On Thursday, July 6, the Housing Authority of the city of Los Angeles (HACLA), the non-profit human-I-T, Frontier Communications, and Los Angeles City Council president Herb Wesson announced their mission to work together to connect over 4,000 eligible Section 8 households with low-cost internet programs. Other speakers and attendees included: senior vice president of Frontier Communications Joe Gamble, HACLA chief operating officer Ken Simmons, human-I-T co-founder James Jack, newly elected district seven Councilmember Monica Rodriguez, and founder and chief executive for Penny Lane Ivelise Markovits.
During the press conference, Gamble announced the company will donate and distribute fifty thousand HP Chromebooks to participating low-income households.
“We recognize that these devices and internet access is no longer a luxury but are necessary tools that enable underserved communities and Californians across the state to connect to the internet and the digital world,” said Gamble.
Earlier this year, HACLA joined with AT&T, Los Angeles Mayor Eric Garcetti, and the U.S. Department of Housing and Urban Development (HUD) to introduce Access from AT&T which will provide low-income residents with affordable internet speed tiers and megabit plans. The telecommunications company is also waiving installation and internet equipment fees for participating households.
Together, HACLA and human-I-T participated in the ConnectHome Initiative, a national effort launched under the Obama Administration and (HUD) to provide high-speed broadband to families and homes who live in federally subsidized housing. All of the partners collaborated with OurCycleLA, a program inspired and designed by Wesson’s office and Mayor Garcetti to refurbish the city’s computers and donate them to residents in need.
Other major program contributors include the Department of General Services and the Bureau of Sanitation. Due to the partnership, to date, nearly 3,000 free PC’s have been refurbished and over 2,000 homes have been connected with internet access.
“Not everybody in this great city has a computer or internet service,” said Wesson. “So what we are trying to do is to change that. If we have to do that one kid at a time, one family at a time, that’s exactly what we are going to do.”
Council president Wesson goes on to say he believes it is the government’s responsibility to try to afford opportunities to the people who they represent:
“I get so sick and tired of people complaining about young people that look like me and grew up on the rough streets that I grew up on,” he said. “What we need to do is afford them the opportunity so that they can get on the internet, so that they can become the next Zuckerberg or what have you because they’re brilliant kids, just give them an opportunity. You want to reduce crime, get young kids a computer, and let them get inspired by knowledge. You want to reduce homelessness, then afford families the opportunity to get on the internet so that they can understand when a member of their family is having an issue so they can catch it early on and help that person before they wind up on the street.”

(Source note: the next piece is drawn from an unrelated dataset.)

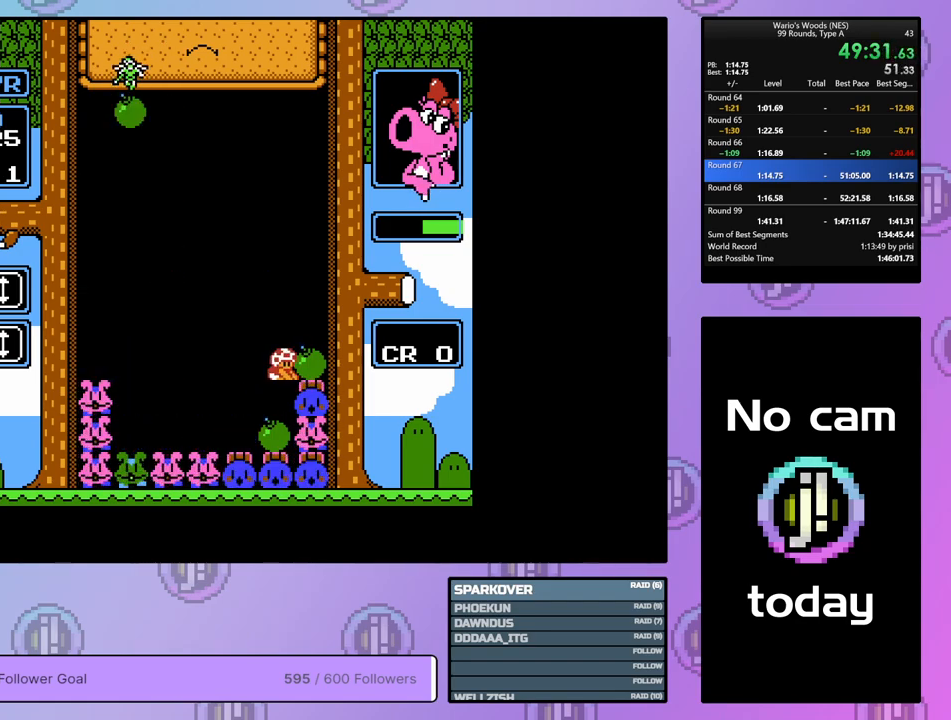
{"buttons": [], "events": [[417, "DPAD_LEFT", "up"]]}
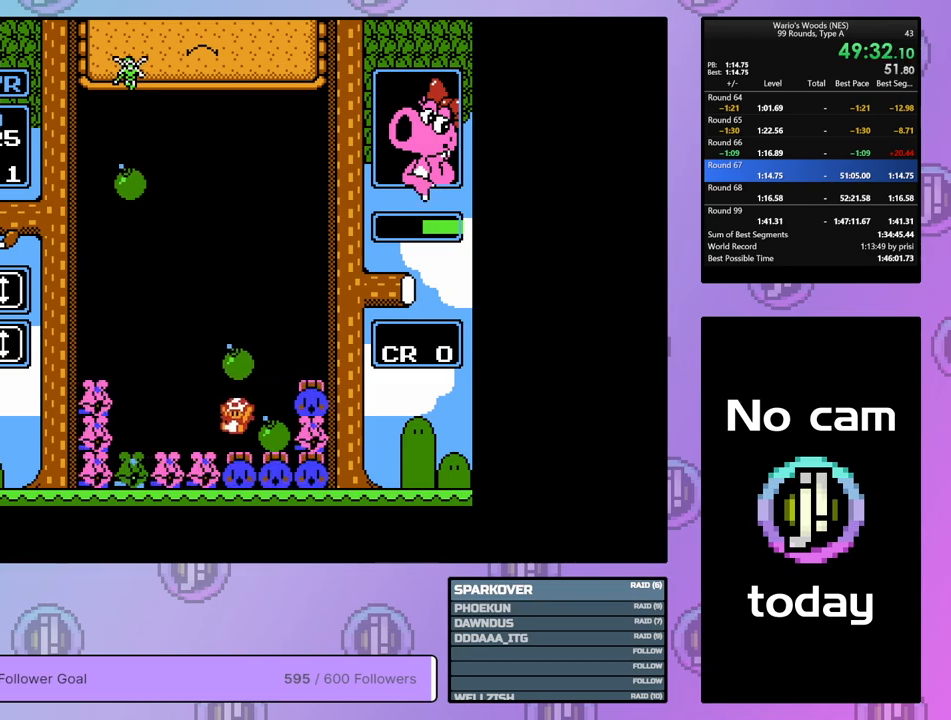
{"buttons": ["A", "DPAD_LEFT"], "events": [[17, "DPAD_RIGHT", "down"], [150, "A", "down"], [150, "DPAD_RIGHT", "up"], [300, "A", "up"], [367, "A", "down"], [467, "DPAD_LEFT", "down"]]}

During the press conference, Council president Wesson announced his plan to speak with businesses around the city of L.A. to donate computers and money that will go toward purchasing internet service for households.
“When we as a council return on the 25 of July, I am going to be bugging the hell out of every business in the city of L.A. to donate computers and donate the money to buy internet service so that every kid that needs it can have it. You want to change this world, then let’s give them something nobody can take away from them and that’s knowledge,” he said.